If the Judicial Vicar’s attitudes are to be linked to the past, it would be a much more recent one when a “muscular Christianity” was advocated. If he really spoke about the universality of natural law using terms like “pagans in the African bush” (as opposed to, say, “vegans in the Afghan Kush”, a plangent reference to Californian servicemen fighting the Taliban), then we are dealing with someone whose imagination is still fired by, and mired in, the world-view that gave us the tales of Tarzan.

That world-view – with its ideas of what constitutes society and nature, order and disorder – is far from any mediaeval world-view. Parts of it still find adherents, some of whom are merely racial and cultural bigots while others have put aside the bigotry but still subscribe to its other ideas of what constitutes proper social order.

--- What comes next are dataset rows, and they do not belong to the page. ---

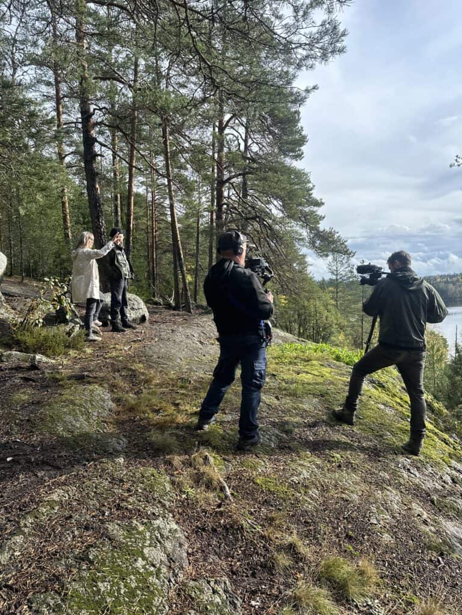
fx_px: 427
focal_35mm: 24
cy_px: 308
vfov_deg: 71.6
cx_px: 231
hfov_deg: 56.8
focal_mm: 6.86
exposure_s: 1/1339
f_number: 1.78
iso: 80
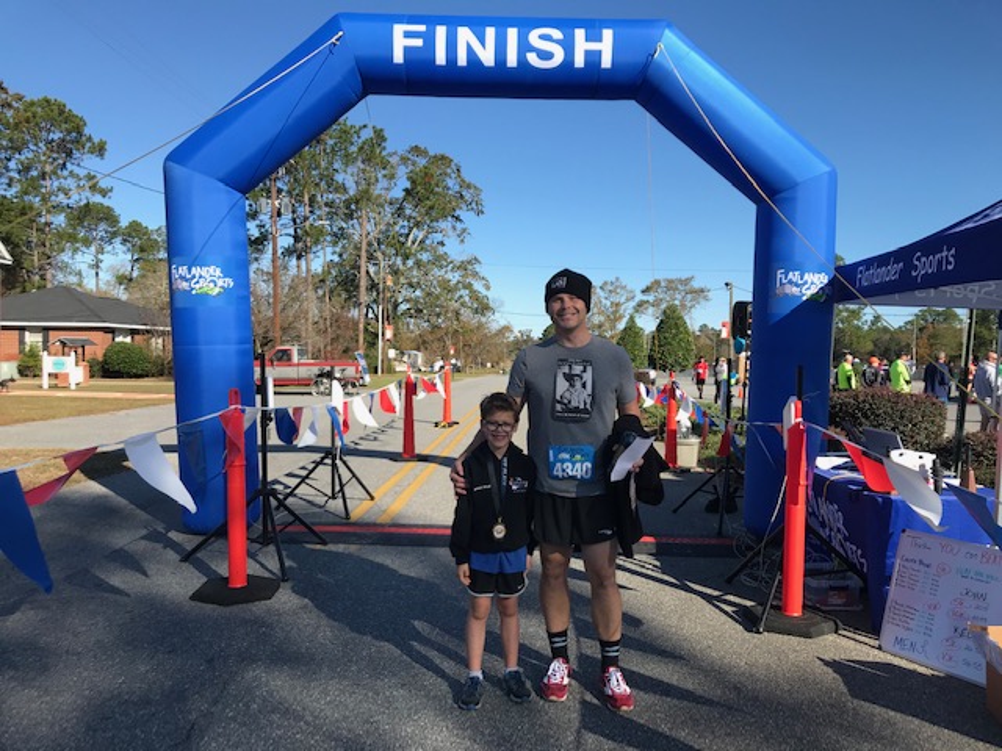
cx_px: 501
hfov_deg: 63.4
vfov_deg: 49.7
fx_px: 810
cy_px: 376
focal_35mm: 28
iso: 20
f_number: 1.8
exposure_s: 1/1350
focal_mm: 3.99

To put it this way is to recognise that such views, far from being remote from us, can actually be located within certain areas of the legitimate political spectrum. I do not mean partisan politics but instincts about power and how the world is that spells itself out as attitudes towards authority, justice and duty.

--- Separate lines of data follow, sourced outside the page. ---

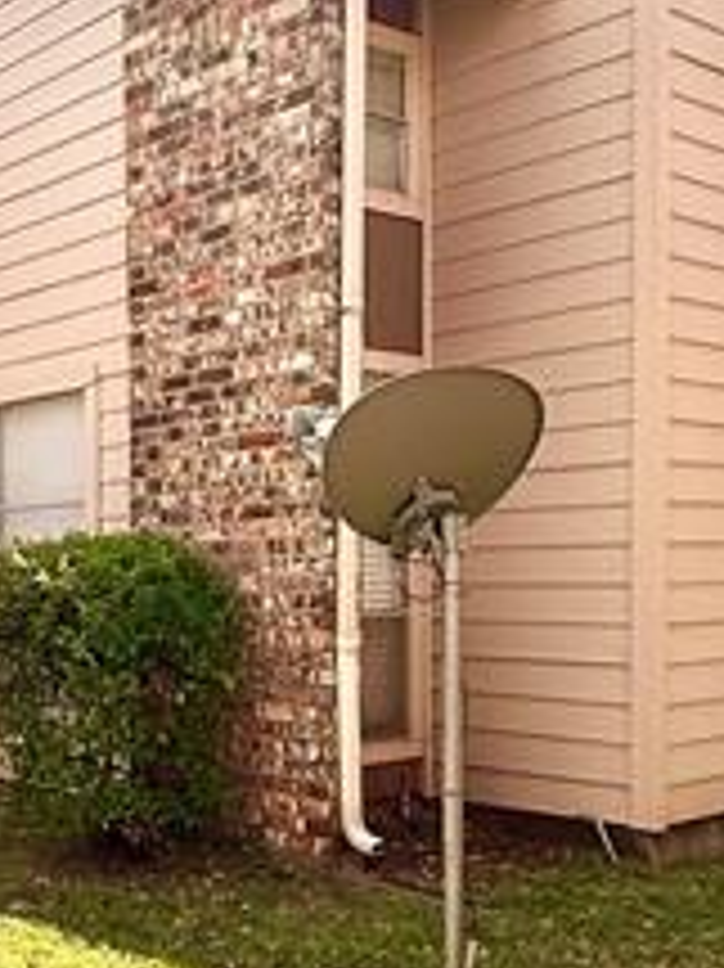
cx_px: 27
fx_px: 1396
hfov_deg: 27.6
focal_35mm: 50
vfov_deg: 37.9
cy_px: 621
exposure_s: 1/2320
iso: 64
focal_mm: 2.22
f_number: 2.2
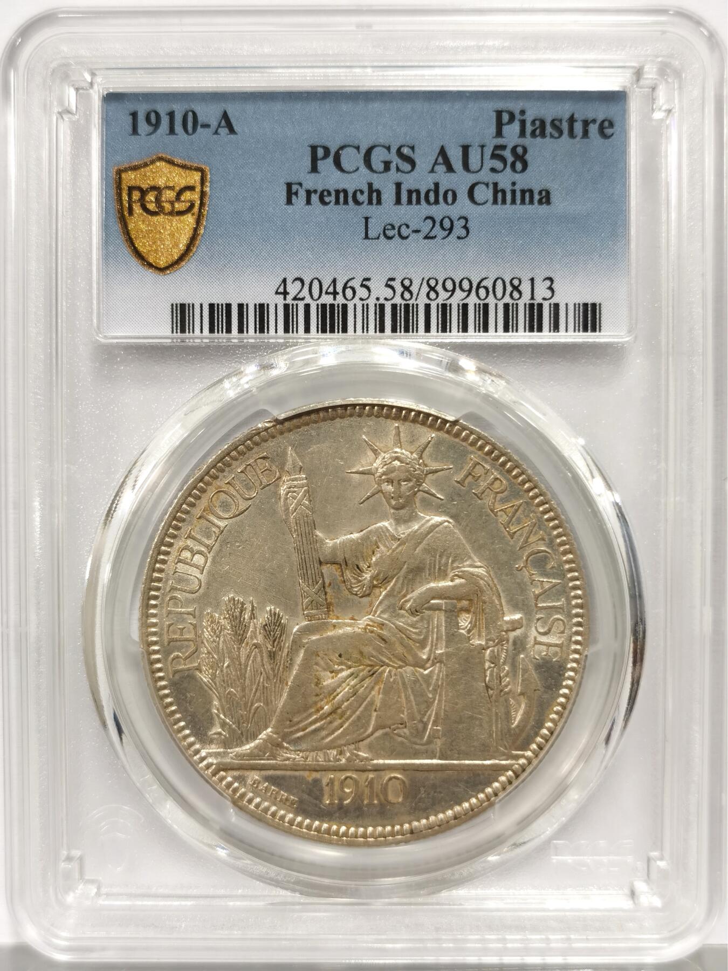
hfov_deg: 27.0
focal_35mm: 54
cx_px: 364
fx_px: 1514
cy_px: 486
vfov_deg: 35.5
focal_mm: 5.56
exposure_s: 1/100
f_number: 16
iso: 125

Indeed, Mgr Said Pullicino’s homily is full of philosophical and social assumptions which are not binding on Catholics but which inform his judgment that the legalisation of divorce is wrong under any circumstances. For example, he refers to the “social disaster” wrought by divorce wherever it has long been introduced. Since this covers much of the world for much of history, he is effectively claiming that history is a record of social disaster. Marxists and some radical feminists would agree, if for somewhat different reasons. But are Catholics obliged to agree?

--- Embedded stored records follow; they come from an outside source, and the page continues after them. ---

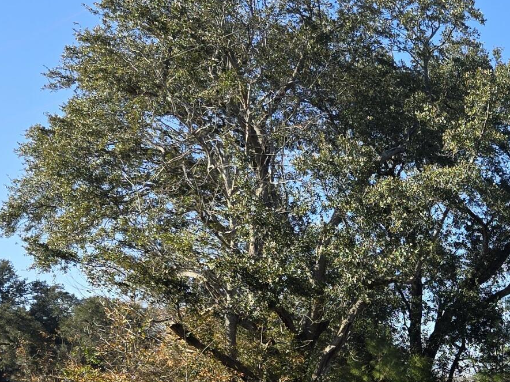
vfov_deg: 18.3
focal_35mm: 78
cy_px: 402
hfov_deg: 20.1
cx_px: 844
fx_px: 1149
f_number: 1.7
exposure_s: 1/373
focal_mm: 6.3
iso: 12
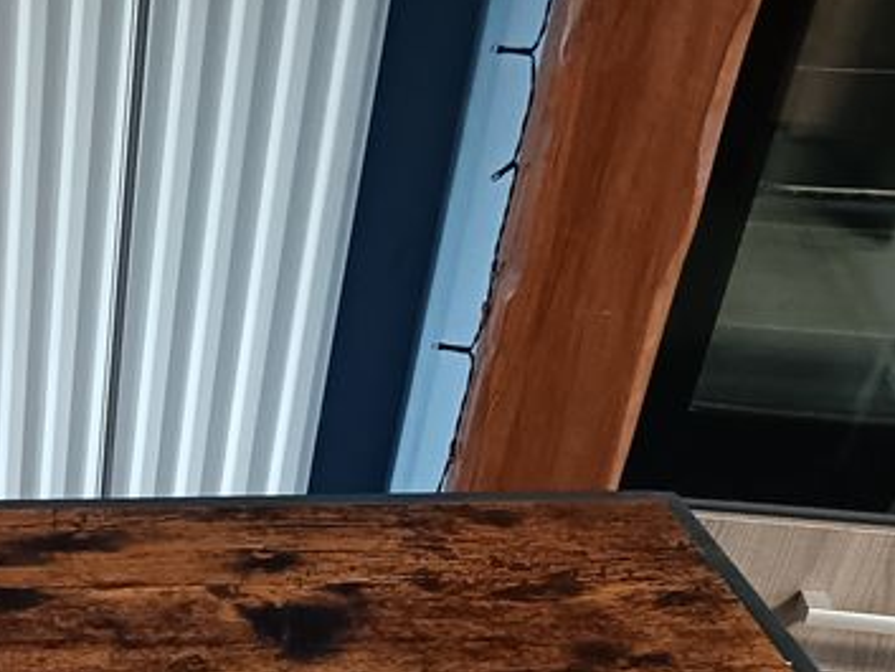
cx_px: -129
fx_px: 1759
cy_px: 936
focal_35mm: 68
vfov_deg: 19.5
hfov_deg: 26.0
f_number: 1.75
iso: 3611
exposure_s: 1/20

Of course not. We can see that the Marxist and radical feminist interpretations are political, in the sense of selecting what to value as salient according to prior assumptions about order and justice. Mgr Said Pullicino is doing the same thing although with different assumptions, which, while informed by his faith, are not stipulated by it.

Equally political is his statement, offered as common sense, that we ought not be “cut off from our roots”, that as a people “we need to remain bound to our history, values and identity...” Many Catholics would agree. But others might reasonably object that they find how the idea of identity is presented as too static, while others yet might think that, actually, a break from our past might help make us more not less Christian. It is not an argument about the faith but about historical sociology and political philosophy.

Hence, why to call Mgr Said Pullicino “mediaeval” is to miss just which politics most needs to be exposed in this debate. His arrogance is blatant and so counterproductive. His assumptions about the nature of society are more widely shared but, disguised perhaps even to those who hold them, peddle themselves as natural and uncontentious when they are ideological and controversial.